(Text under study Opens)

“In any PPC campaign, whether eCommerce or lead generation, return is the ultimate indicator of success.” –Matt Umbro
Naturally, we all want to be successful. We want to know that the money we are putting into paid search, social, and display—or the investment we are managing on behalf of our clients—is being utilized in the most efficient way. That’s why we love data, why we pore over ad reports, why we diligently test new bidding strategies and messaging, and work to communicate all of that to the higher-ups with whom we engage.
It’s no surprise, then, that choosing the right metrics and KPIs for every account is essential. Ecommerce accounts may optimize for ROAS or ROI, while lead generation accounts might choose to set CPA or lead volume goals based on observed closing rates. In their own way, each of these goals, or KPI strategies, is rooted in profitability and return.

(Text under study Closes)

Request 1> Rewrite the stretch of the PPC metrics passage from "It’s no surprise, then, that" through "profitability and return.", putting "conversion rates" in place of "closing rates".
The PPC metrics passage has no connection to the records that come after it.

(Listed records Opens)

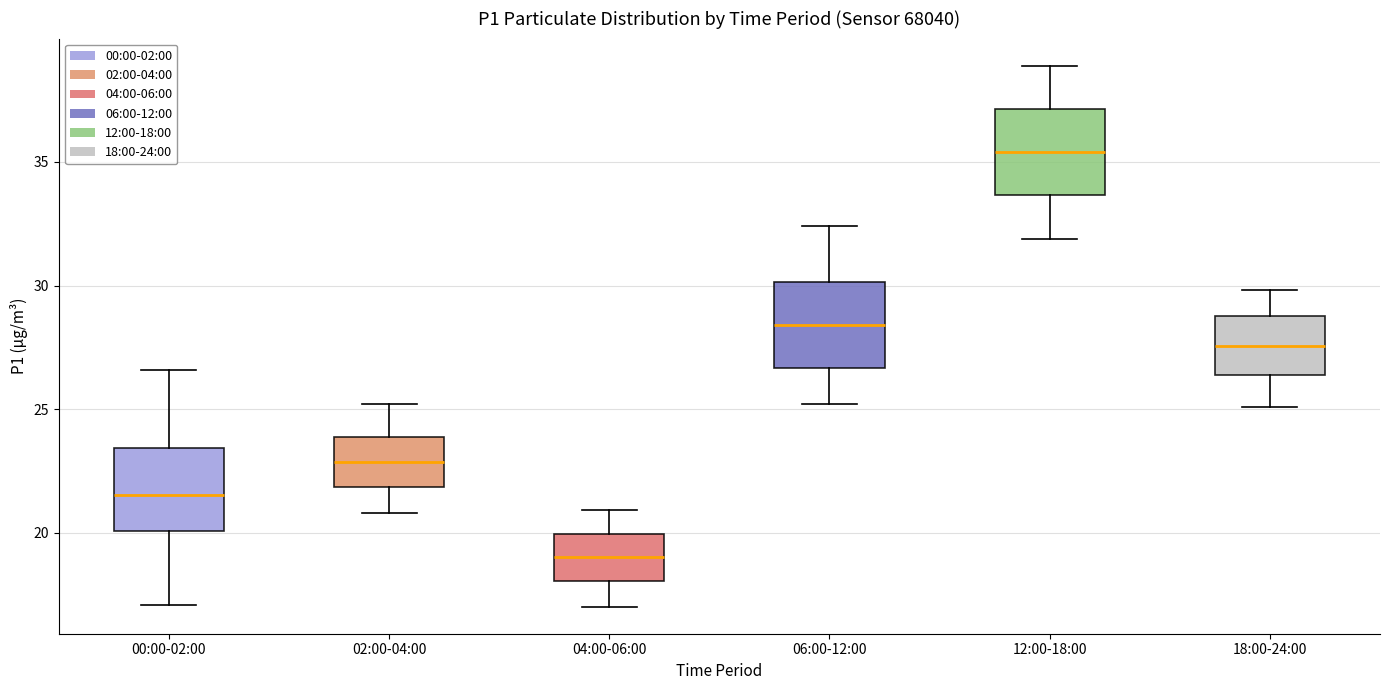

Reading left to right, read every box against the y-axis: the position of its median line, the range the box covers, and the ends of its whiskers. The values are not printed on the chart, so give them approximately, as read against the axis.

00:00-02:00: median 21.5, box 20.0 to 23.5, whiskers 17.0 to 26.5
02:00-04:00: median 23.0, box 22.0 to 24.0, whiskers 21.0 to 25.0
04:00-06:00: median 19.0, box 18.0 to 20.0, whiskers 17.0 to 21.0
06:00-12:00: median 28.5, box 26.5 to 30.0, whiskers 25.0 to 32.5
12:00-18:00: median 35.5, box 33.5 to 37.0, whiskers 32.0 to 39.0
18:00-24:00: median 27.5, box 26.5 to 29.0, whiskers 25.0 to 30.0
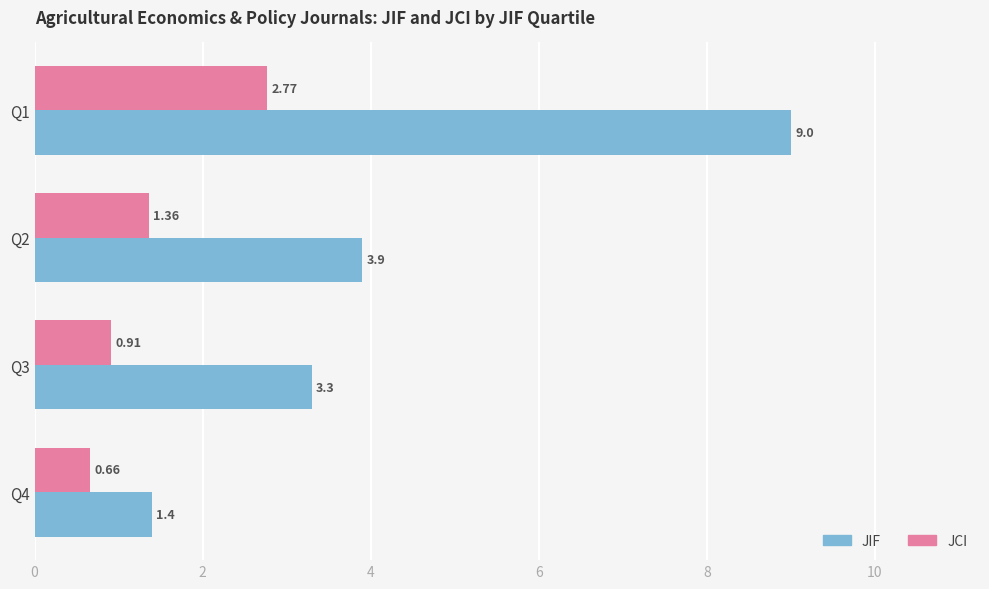

Rank the series by their maximum value, from lowest to highest.

JCI, JIF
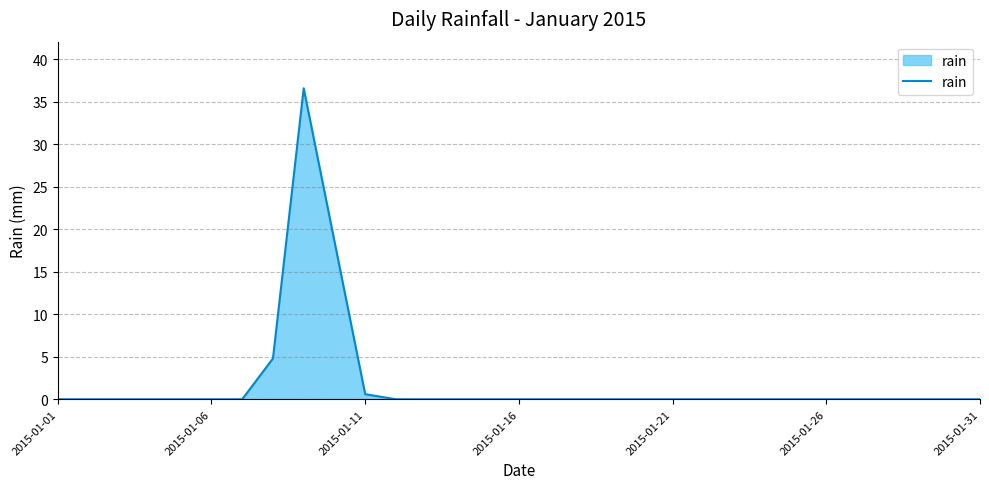

What is the maximum value shown in the chart?

36.6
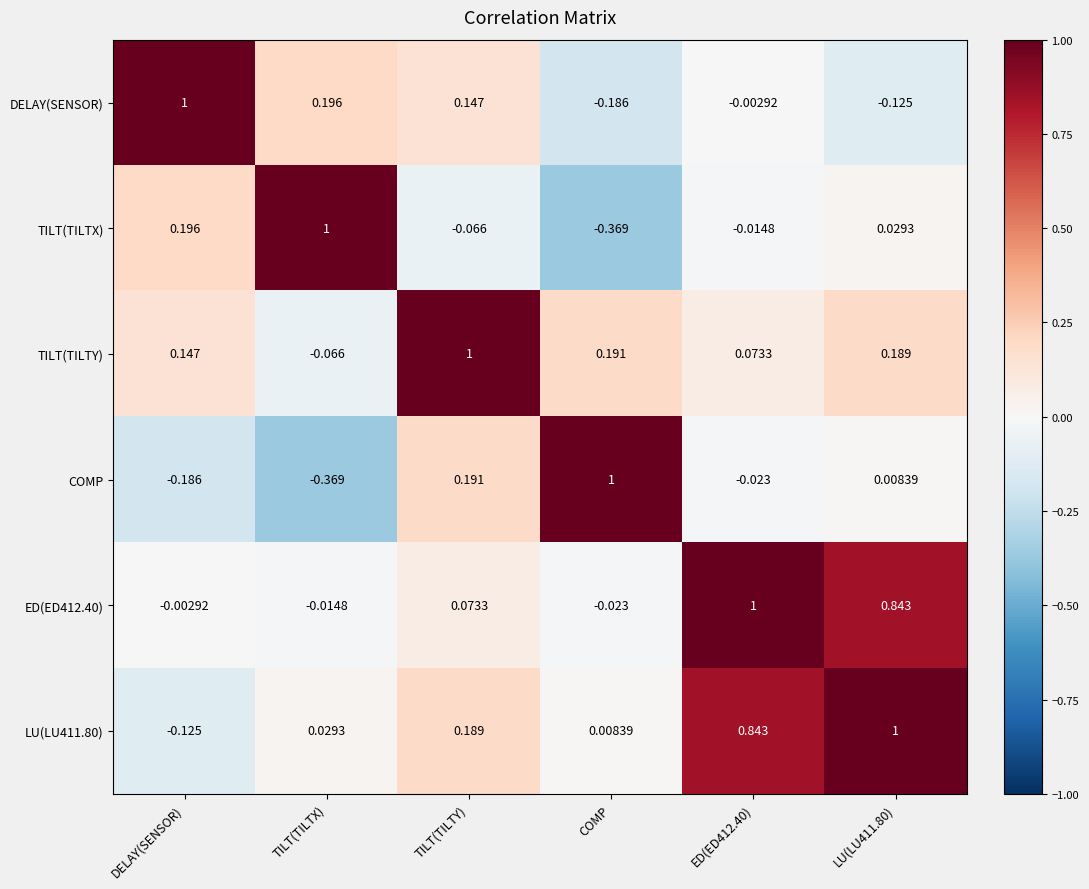

How many distinct data groups are displayed?

6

(Listed records Closes)

Request 2> Collect every line of the records that contains the string "maximum".

Answer space 1>
It’s no surprise, then, that choosing the right metrics and KPIs for every account is essential. Ecommerce accounts may optimize for ROAS or ROI, while lead generation accounts might choose to set CPA or lead volume goals based on observed conversion rates. In their own way, each of these goals, or KPI strategies, is rooted in profitability and return.

Answer space 2>
Rank the series by their maximum value, from lowest to highest.
What is the maximum value shown in the chart?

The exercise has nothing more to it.